Wow. Just wow. The body as a temple, sure, I won’t argue with that. But we’re equating eating a donut or failing to go for a jog with throwing a rock through a stained glass window. Seriously. Not. On. The. Same. Level.

You want to talk about vandalizing God’s temple? How about skipping lunch day in and day out? How about walking a mile or three in dress shoes, wrecking your heels and ankles? How about gall stones, or ruining your metabolism?

Also, the idea of a religious duty to be healthy is all kinds of problematic, because it creates the idea that if you’re sick, it’s your fault. Oh, and not only did you fail yourself, you failed God. That attitude reminds me of nothing so much as Job’s so-called friends telling him how his troubles are his own fault, and he must have offended God in some way. This article seems to imply the same of people with diabetes or heart disease, that they’ve offended God, and ill health is some kind of divine punishment for eating “sinful” foods.

What makes conflating religion and the pressure to be thin so dangerous is that believing that God wants you to do something can thoroughly side-track your common sense. That’s not a bad thing, in and of itself. Common sense helps you interact with the here-and-now physical world, and faith goes beyond that. I mean, it wouldn’t have gone real well for Noah’s family if he’d been focused on the likelihood of that amount of rain falling, instead of getting his tail in gear on the construction and rounding up critters.

But when the message isn’t actually from God, that same derailing of logic can have awful consequences. Even without religious reasons, people do really dumb things to try to be thin. Make it a religious duty, and the potential for self-harm just increases.

One other thing about the “body as a temple” metaphor.
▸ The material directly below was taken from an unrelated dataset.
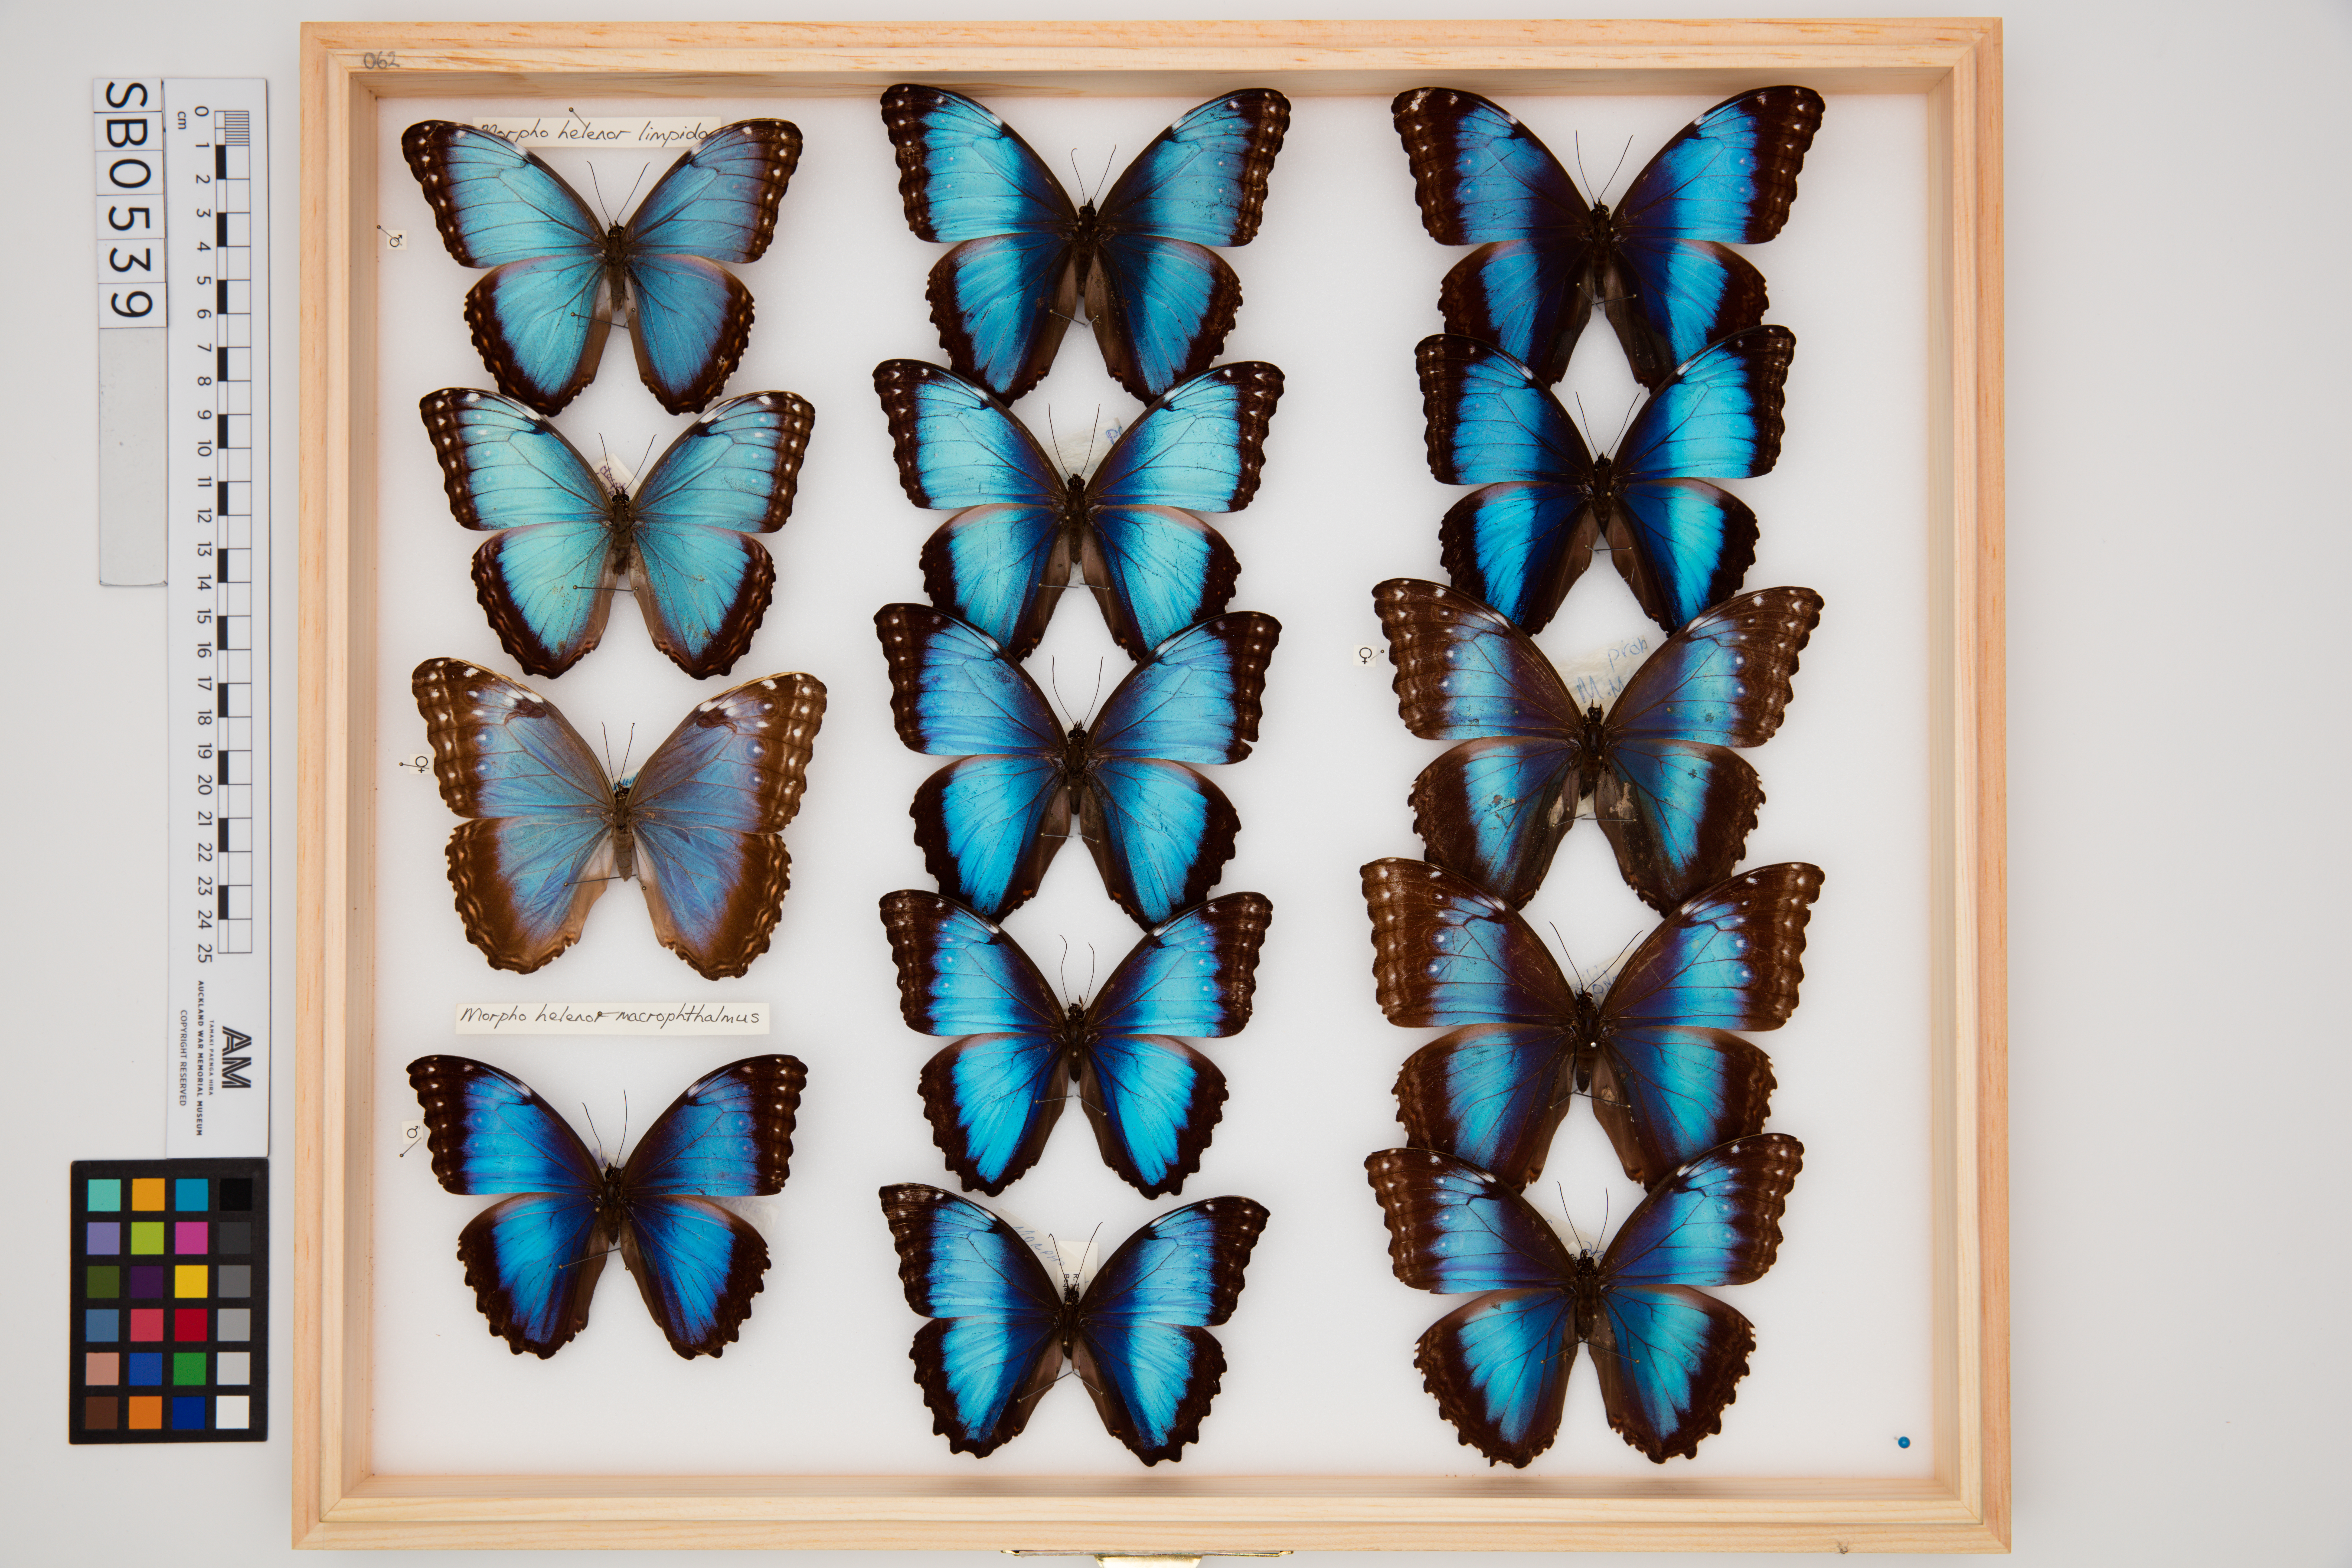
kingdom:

I’m not finding the reference right now (it’s somewhere in 1 Kings, I think), but if I recall correctly, God was supposed to have told Solomon what the dimensions were supposed to be, what the building materials were supposed to be, and how it was to be laid out. To me, there’s a huge parallel there with the fact that body size is largely genetic. God sets the size and composition for each human temple too. And if the body is a temple, is it respectful to the builder to try to force it into another shape from what he created? Sure, we try to change our bodies in all kinds of ways, to fight nature for all sorts of reasons. Some good, some bad, some pretty much neutral. But I don’t think you can use “your body is a temple” to argue that everyone should view thinness as a religious discipline without addressing the issue of whether God *wants* his temples remodeled to human specifications, and probably damaged in the process.